* _SUPPLIED TEXT_:
- - - - - - -

First, a controversial unpublished study threw vaccination strategies into disarray. The study suggested that people under 50 are twice as likely to contract the H1N1 virus if they have received a seasonal flu shot. Most provinces and territories shifted their seasonal flu strategies, offering it this month only to the elderly, who are at low risk of catching H1N1, and residents of long-term care facilities. After that, the swine flu vaccine would be rolled out when it becomes available and then seasonal flu shots resumed in December or January.

Adding to the confusion, Ottawa kept shifting its timeline for the vaccine's rollout. Now, it appears that the regulatory body could approve it today, which means that places like the Northwest Territories will begin inoculating their populations as early as next week.

One piece of the puzzle is still missing: The federal government ordered a small amount of non-adjuvanted vaccine for pregnant women and young children because there was no clinical data about the effects of the adjuvant on expectant mothers. It remains unclear when this vaccine will be ready, and there are mixed messages from public health authorities around whether pregnant women should wait for the non-adjuvanted vaccine.

Dr. Gardam said that while Canada has ordered more than enough doses and has a good pandemic plan, its communication on the vaccine rollout needs improvement. "I think the issue surrounding the vaccine has been particularly challenging, where even today I'm reading conflicting news reports," he said.

- - - - - - -

* _DATASET RECORDS_:
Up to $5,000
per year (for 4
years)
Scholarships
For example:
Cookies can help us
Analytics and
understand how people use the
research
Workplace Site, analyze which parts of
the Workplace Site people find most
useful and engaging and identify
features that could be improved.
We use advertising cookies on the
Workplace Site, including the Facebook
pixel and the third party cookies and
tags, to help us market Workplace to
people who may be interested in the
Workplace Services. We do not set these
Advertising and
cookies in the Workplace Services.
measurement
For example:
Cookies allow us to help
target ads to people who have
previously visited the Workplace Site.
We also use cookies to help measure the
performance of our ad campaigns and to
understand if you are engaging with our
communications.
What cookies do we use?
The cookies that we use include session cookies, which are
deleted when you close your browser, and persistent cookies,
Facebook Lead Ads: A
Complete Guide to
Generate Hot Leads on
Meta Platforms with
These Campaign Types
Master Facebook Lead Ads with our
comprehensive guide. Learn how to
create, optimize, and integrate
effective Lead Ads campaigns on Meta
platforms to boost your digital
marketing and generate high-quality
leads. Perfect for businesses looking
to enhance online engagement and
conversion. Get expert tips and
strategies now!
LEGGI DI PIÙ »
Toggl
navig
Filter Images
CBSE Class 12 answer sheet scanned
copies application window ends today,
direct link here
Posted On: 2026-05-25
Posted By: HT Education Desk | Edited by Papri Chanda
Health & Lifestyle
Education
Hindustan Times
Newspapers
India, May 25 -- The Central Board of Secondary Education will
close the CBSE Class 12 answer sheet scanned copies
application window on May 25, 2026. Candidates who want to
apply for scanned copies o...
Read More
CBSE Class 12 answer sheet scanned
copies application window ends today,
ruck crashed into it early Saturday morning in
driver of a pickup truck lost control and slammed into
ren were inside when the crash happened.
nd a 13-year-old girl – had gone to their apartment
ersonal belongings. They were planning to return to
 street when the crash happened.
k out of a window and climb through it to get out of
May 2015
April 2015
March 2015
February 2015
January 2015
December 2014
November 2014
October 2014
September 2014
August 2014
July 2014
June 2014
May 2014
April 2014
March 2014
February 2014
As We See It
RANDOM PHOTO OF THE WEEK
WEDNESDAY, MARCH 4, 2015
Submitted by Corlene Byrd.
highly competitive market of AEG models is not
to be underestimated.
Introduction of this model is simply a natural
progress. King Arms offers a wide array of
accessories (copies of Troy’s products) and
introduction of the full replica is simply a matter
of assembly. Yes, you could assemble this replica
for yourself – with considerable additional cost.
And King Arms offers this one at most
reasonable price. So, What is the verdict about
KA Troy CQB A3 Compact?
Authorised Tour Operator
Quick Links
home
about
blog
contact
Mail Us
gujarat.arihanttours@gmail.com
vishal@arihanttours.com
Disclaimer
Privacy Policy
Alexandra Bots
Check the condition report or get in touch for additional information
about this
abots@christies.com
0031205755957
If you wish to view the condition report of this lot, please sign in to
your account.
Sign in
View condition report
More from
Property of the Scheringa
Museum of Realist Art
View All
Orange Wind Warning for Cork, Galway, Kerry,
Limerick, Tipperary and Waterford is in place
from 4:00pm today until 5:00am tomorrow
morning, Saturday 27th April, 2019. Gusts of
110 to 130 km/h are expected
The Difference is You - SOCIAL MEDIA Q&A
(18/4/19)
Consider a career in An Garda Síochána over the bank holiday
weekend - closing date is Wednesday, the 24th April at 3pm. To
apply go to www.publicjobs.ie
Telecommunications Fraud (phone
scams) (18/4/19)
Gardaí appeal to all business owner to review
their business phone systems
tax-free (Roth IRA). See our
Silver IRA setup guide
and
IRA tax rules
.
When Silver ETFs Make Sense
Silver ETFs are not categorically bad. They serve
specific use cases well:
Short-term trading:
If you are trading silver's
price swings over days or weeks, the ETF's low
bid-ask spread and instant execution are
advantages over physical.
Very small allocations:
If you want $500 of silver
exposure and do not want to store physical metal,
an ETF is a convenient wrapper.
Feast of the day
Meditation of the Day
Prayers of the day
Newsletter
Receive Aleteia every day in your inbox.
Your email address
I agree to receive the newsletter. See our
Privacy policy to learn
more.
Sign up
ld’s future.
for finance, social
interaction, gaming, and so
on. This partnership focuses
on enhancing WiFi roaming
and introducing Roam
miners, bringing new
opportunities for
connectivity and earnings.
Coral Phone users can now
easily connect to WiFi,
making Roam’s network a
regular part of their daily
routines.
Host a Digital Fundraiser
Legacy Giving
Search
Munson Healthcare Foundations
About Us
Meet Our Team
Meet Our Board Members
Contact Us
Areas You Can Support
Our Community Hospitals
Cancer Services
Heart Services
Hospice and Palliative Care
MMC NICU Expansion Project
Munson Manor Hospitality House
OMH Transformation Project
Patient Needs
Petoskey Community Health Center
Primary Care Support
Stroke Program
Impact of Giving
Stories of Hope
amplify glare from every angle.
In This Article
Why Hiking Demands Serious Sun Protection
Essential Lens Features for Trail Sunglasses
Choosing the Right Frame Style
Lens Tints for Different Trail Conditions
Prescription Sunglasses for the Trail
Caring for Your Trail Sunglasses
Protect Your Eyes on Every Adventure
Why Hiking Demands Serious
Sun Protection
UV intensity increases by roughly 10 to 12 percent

- - - - - - -

* _TASK REQUIREMENTS_: Reproduce word for word the part of the H1N1 vaccine text that begins at the words "Adding to the" and stops after "as next week.". The material was drawn from a separate source.

* _RESPONSE TO THIS TASK_:
Adding to the confusion, Ottawa kept shifting its timeline for the vaccine's rollout. Now, it appears that the regulatory body could approve it today, which means that places like the Northwest Territories will begin inoculating their populations as early as next week.